Le Tribunal administratif de Montreuil a rejeté la requête de M. B..., ressortissant pakistanais, qui demandait l'annulation d'un arrêté préfectoral l'obligeant à quitter le territoire français sans délai et lui interdisant d'y revenir pendant deux ans. Le juge a estimé que le moyen tiré de la méconnaissance de l'article 3 de la Convention européenne des droits de l'homme, invoqué par le requérant, n'était pas suffisamment précis pour en apprécier le bien-fondé.
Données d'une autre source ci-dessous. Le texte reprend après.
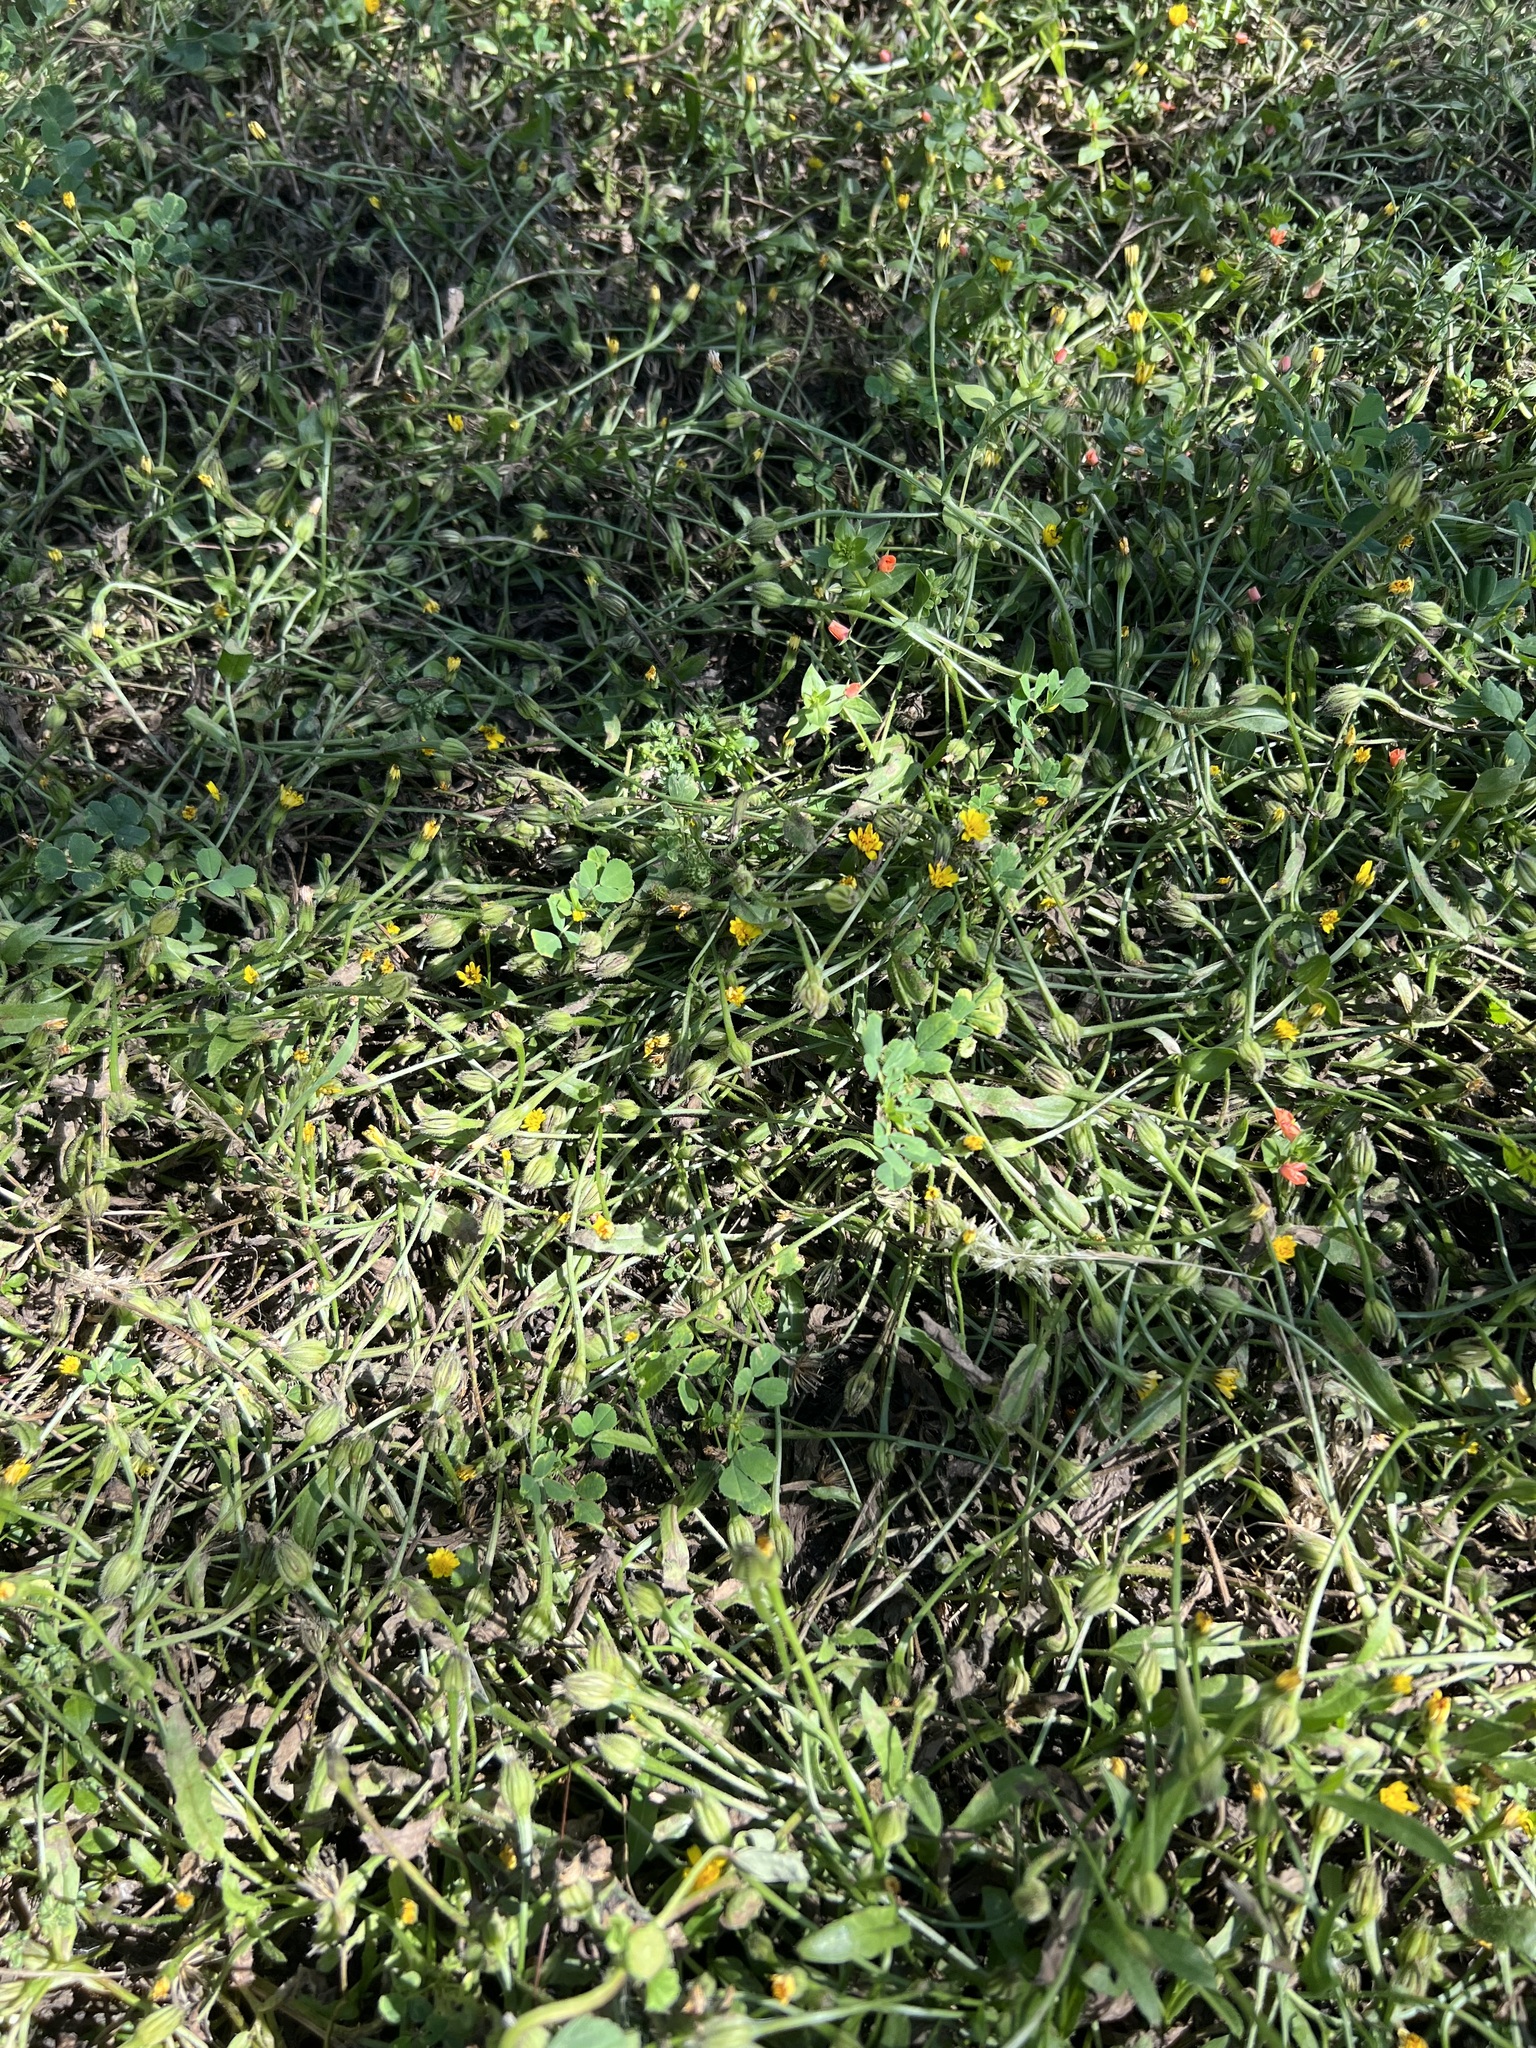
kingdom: Plantae
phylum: Tracheophyta
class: Magnoliopsida
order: Asterales
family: Asteraceae
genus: Hedypnois
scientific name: Hedypnois rhagadioloides
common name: Cretan weed
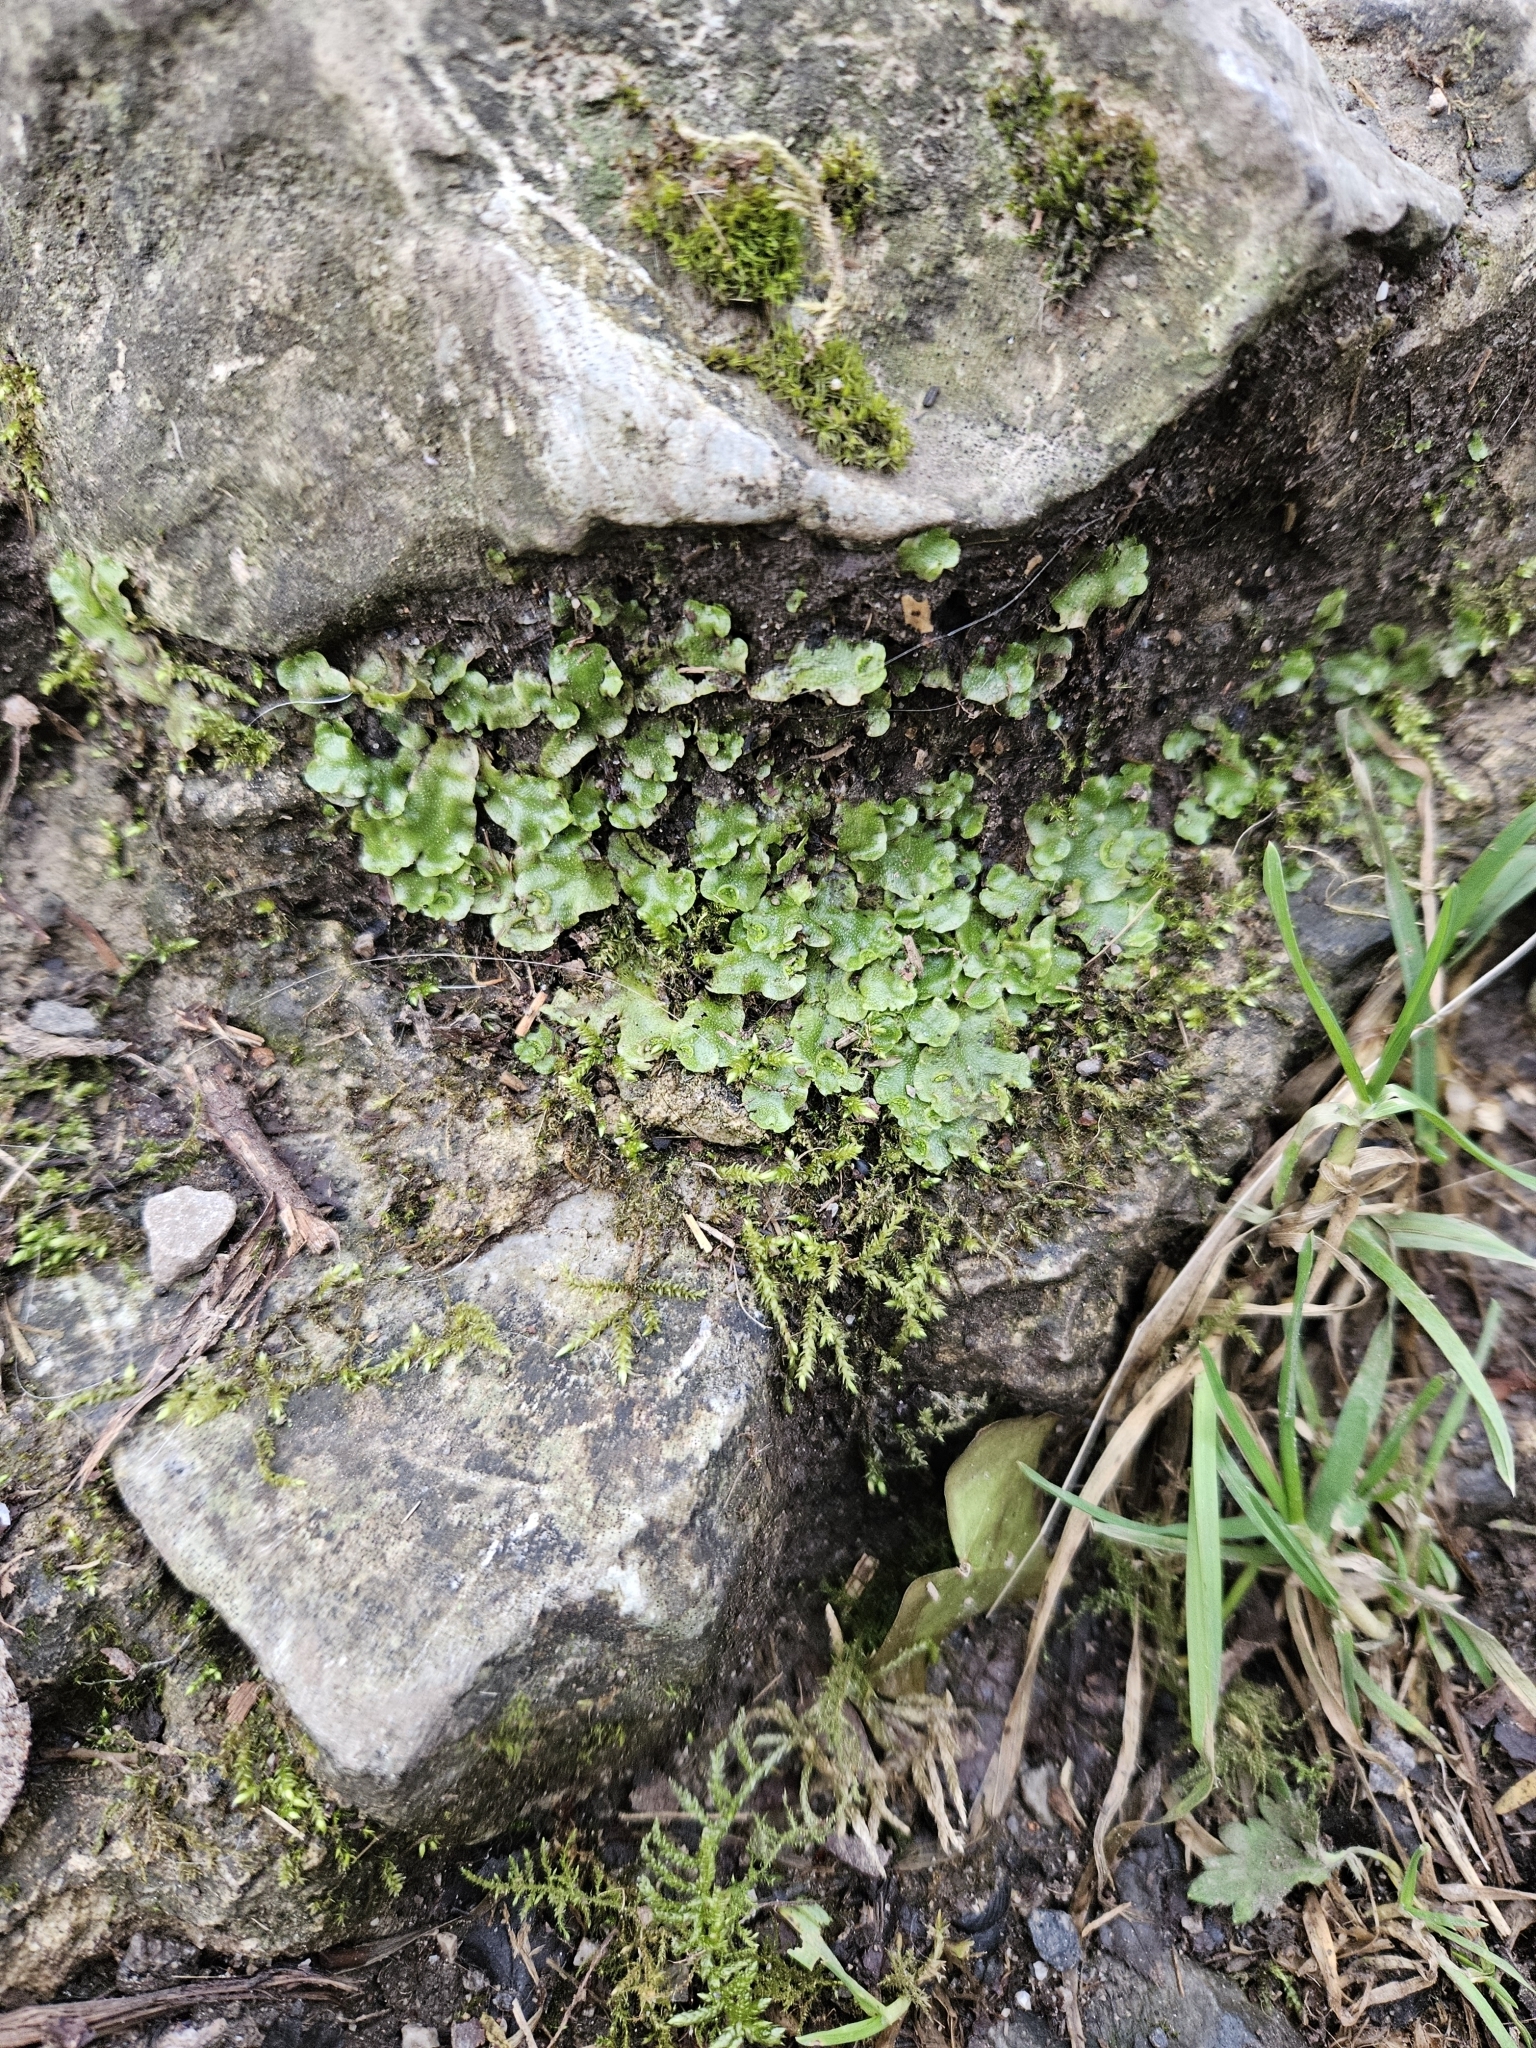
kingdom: Plantae
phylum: Marchantiophyta
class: Marchantiopsida
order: Lunulariales
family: Lunulariaceae
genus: Lunularia
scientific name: Lunularia cruciata
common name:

En application de l'article R. 222-1 (7°) du code de justice administrative, la requête a été rejetée comme manifestement infondée.
Texte intégral
Vu la procédure suivante :
Par une ordonnance du 15 avril 2025, le président du Tribunal administratif de Cergy-Pontoise a transmis au Tribunal administratif de Montreuil le dossier de la requête de M. A... B....
Par cette requête enregistrée le 14 avril 2025, M. A... B... demande au tribunal d’annuler l’arrêté du 7 mars 2025 par lequel le préfet des Hauts-de-Seine l’a obligé à quitter le territoire français sans délai pour rejoindre le pays dont il possède la nationalité ou tout autre pays non membre de l’Union Européenne ou avec lequel ne s’applique pas l’acquis de Schengen où il est légalement admissible et a prononcé une interdiction de retour sur le territoire français pendant une durée de deux ans.
Vu :
- la décision du 26 aout 2025 constatant la caducité de la demande d’aide juridictionnelle présentée par M. B... ;
- les autres pièces du dossier.
Vu :
- la convention de sauvegarde des droits de l’homme et des libertés fondamentales, signée à Rome le 4 novembre 1950 ;
- le code de l’entrée et du séjour des étrangers et du droit d’asile ;
- le code de justice administrative.
Considérant ce qui suit :
1. M. B..., ressortissant pakistanais, demande l’annulation de l’arrêté du 7 mars 2025 par lequel le préfet des Hauts-de-Seine l’a obligé à quitter sans délai le territoire français en fixant le pays de destination et lui a interdit de retourner sur le territoire français pendant deux ans.
2. Aux termes de l’article R. 222-1 du code de justice administrative : « (…) les premiers vice-présidents des tribunaux (…) peuvent, par ordonnance : (…) 7° Rejeter, après l'expiration du délai de recours (…), les requêtes ne comportant que (…) des moyens qui (…) ne sont manifestement pas assortis des précisions permettant d'en apprécier le bien-fondé (…) ».
3. En se bornant à faire valoir qu’il s’expose à un danger en cas de retour dans son pays d’origine, M. B... doit être regardé comme soulevant un moyen tiré de la méconnaissance des stipulations de l’article 3 de la convention de sauvegarde des droits de l’homme et des libertés fondamentales. Toutefois, ce moyen, qui n’est assorti que de brèves allégations n’est manifestement pas assorti des précisions permettant d'en apprécier le bien-fondé. Dès lors, la requête de M. B... peut être rejetée sur le fondement des dispositions précitées du 7° de l’article R. 222-1 du code de justice administrative.
O R D O N N E :
Article 1er : La requête susvisée de M. B... est rejetée.
Article 2 : La présente ordonnance sera notifiée à M. A... B....
Fait à Montreuil, le 12 novembre 2025.
Le premier vice-président,
Signé
P. Le Garzic
La République mande et ordonne au préfet des Hauts-de-Seine en ce qui le concerne ou à tous commissaires de justice à ce requis en ce qui concerne les voies de droit commun contre les parties privées, de pourvoir à l'exécution de la présente décision.